= EXERCISE =
In the material below, rewrite the lines from the line with "Anthony Pettis" to the line with "растворение красящего вещества", swapping "Contact" for "Get in touch" and keeping everything else the same. Leave out the pictures.

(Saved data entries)
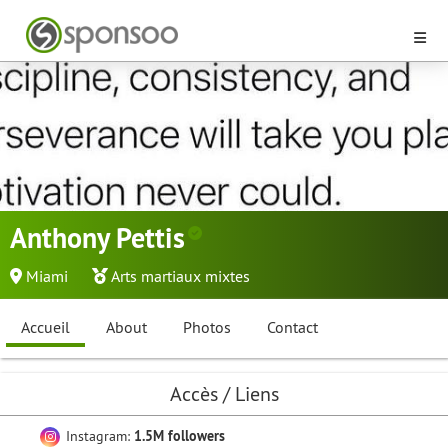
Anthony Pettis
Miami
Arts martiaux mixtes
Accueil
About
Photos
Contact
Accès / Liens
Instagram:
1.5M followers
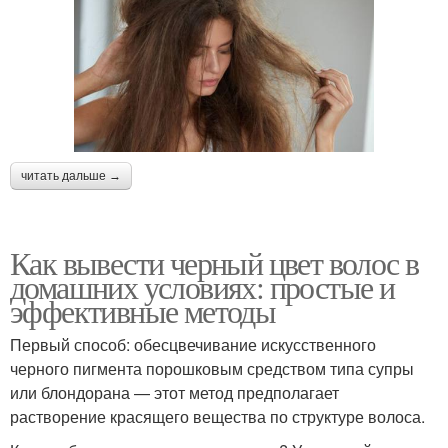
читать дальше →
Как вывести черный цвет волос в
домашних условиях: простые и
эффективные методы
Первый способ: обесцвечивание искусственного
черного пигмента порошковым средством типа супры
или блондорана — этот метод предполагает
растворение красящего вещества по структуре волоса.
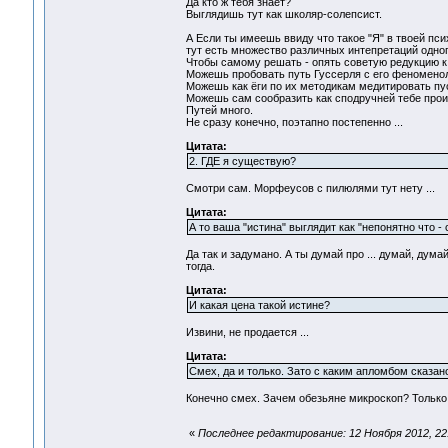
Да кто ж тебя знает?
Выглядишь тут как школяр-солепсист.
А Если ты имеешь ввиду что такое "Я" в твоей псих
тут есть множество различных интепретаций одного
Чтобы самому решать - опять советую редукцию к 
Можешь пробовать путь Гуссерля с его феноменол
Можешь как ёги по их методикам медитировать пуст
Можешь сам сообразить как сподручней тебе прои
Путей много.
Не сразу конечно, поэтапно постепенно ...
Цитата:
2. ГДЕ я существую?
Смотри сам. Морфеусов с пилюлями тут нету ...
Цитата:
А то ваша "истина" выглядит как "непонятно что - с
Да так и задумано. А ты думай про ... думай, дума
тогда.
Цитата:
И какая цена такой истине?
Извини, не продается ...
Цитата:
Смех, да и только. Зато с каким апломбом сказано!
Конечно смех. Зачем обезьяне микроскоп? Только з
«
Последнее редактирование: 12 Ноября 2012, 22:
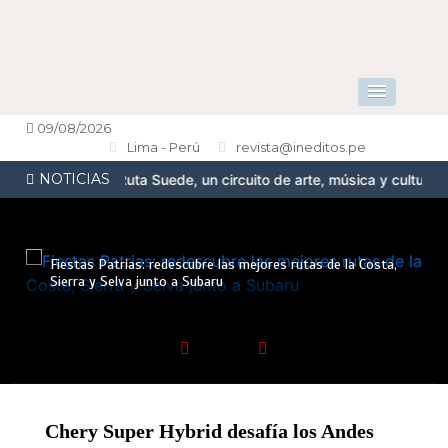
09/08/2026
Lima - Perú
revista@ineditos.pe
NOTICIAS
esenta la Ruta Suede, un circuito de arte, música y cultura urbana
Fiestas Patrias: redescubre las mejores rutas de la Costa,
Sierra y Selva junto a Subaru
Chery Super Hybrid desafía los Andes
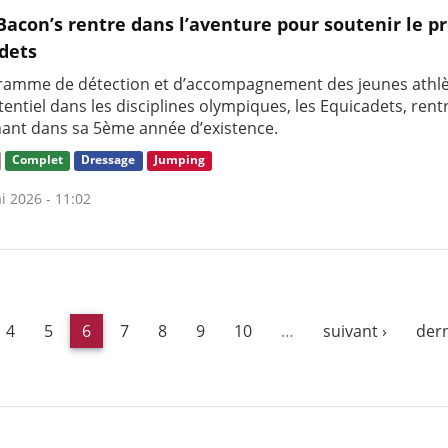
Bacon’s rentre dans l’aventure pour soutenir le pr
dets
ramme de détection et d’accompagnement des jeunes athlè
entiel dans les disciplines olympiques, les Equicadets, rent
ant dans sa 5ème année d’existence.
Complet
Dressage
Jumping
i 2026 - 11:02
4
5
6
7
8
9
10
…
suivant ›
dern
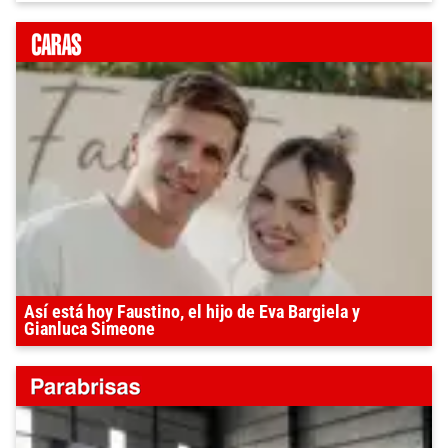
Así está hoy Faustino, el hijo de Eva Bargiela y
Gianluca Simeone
---
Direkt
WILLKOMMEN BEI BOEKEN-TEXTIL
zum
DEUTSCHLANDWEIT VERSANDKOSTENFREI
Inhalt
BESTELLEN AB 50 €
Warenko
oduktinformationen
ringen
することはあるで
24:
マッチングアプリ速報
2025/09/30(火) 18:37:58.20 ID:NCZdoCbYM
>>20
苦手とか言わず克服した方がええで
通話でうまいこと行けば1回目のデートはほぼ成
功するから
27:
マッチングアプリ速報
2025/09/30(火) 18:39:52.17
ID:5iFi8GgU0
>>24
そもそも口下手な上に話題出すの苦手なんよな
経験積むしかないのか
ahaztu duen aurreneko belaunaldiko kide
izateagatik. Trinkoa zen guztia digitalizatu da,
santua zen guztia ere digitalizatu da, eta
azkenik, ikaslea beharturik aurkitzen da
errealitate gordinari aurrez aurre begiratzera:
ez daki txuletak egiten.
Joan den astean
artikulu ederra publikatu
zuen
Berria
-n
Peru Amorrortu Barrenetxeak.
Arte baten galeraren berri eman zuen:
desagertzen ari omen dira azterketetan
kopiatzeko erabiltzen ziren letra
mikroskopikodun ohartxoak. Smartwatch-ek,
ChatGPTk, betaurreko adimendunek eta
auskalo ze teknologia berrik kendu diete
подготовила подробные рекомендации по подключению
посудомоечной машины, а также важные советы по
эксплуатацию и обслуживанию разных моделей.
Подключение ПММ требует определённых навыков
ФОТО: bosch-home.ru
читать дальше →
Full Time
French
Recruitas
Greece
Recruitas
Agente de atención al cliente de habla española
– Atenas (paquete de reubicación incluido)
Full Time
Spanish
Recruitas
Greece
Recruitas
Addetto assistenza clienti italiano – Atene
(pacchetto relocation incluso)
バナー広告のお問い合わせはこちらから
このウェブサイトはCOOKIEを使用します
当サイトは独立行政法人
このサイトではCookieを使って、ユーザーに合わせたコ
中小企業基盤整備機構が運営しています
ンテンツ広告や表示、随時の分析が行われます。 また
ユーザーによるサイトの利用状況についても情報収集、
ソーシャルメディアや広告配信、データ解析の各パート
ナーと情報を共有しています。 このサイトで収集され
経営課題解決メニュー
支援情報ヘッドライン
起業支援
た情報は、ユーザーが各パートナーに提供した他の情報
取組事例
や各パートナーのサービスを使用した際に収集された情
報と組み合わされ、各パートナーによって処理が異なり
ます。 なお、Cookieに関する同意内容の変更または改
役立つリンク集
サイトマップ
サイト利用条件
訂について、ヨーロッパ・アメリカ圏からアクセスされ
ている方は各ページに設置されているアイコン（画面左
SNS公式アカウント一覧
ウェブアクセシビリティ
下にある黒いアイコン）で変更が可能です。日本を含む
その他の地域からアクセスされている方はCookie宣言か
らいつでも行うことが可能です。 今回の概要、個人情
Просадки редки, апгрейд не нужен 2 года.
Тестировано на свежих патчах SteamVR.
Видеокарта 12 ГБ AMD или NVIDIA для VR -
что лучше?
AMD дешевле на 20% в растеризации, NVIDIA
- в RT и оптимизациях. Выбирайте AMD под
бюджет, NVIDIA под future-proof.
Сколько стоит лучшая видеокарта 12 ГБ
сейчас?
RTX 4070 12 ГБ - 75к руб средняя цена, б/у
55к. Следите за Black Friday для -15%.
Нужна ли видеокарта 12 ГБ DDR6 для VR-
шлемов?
* * *
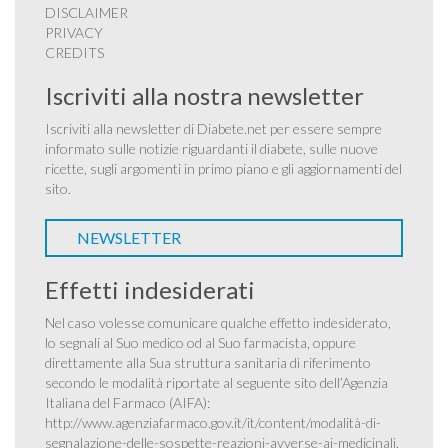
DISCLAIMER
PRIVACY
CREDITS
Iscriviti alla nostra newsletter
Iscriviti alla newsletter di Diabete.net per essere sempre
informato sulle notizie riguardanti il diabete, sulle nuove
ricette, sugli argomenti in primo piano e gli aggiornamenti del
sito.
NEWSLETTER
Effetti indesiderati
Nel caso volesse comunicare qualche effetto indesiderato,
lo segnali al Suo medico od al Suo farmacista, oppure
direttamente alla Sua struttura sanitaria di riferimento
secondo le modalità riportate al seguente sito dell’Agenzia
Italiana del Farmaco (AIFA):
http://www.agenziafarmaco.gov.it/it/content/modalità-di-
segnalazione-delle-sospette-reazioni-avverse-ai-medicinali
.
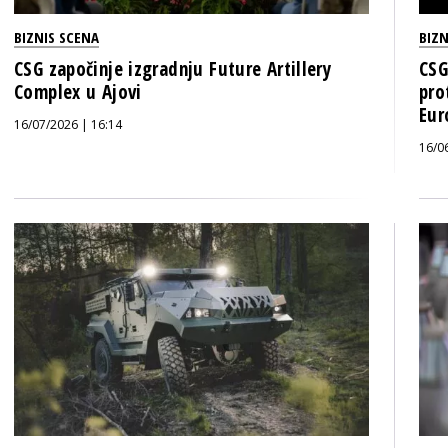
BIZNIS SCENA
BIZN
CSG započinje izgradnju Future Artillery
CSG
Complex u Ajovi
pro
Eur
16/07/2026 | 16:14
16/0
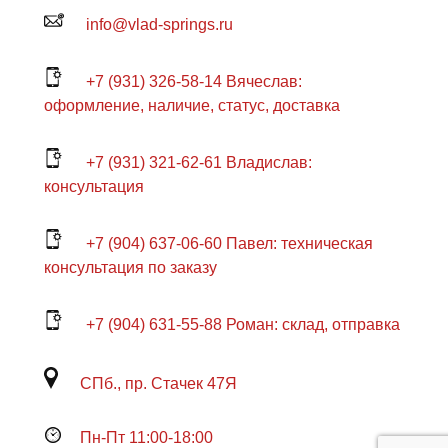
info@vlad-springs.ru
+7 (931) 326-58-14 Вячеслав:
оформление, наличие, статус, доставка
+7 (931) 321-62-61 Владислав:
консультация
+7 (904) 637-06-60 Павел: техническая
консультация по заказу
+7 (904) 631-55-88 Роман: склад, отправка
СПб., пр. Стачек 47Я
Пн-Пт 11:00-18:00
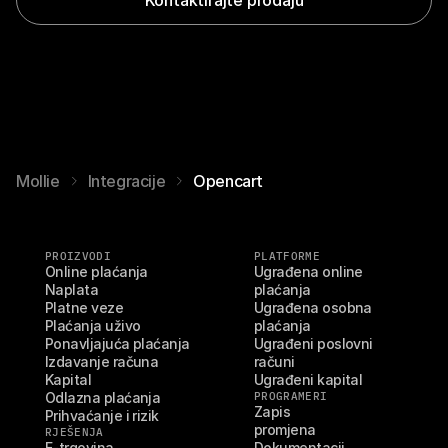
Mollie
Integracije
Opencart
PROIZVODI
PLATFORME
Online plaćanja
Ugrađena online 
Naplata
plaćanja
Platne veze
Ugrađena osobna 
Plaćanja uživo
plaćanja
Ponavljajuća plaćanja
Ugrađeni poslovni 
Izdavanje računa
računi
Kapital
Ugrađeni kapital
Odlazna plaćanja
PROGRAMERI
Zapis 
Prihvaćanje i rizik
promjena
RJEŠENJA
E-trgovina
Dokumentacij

= ANSWER SECTION =
Anthony Pettis
Miami
Arts martiaux mixtes
Accueil
About
Photos
Get in touch
Accès / Liens
Instagram:
1.5M followers
читать дальше →
Как вывести черный цвет волос в
домашних условиях: простые и
эффективные методы
Первый способ: обесцвечивание искусственного
черного пигмента порошковым средством типа супры
или блондорана — этот метод предполагает
растворение красящего вещества по структуре волоса.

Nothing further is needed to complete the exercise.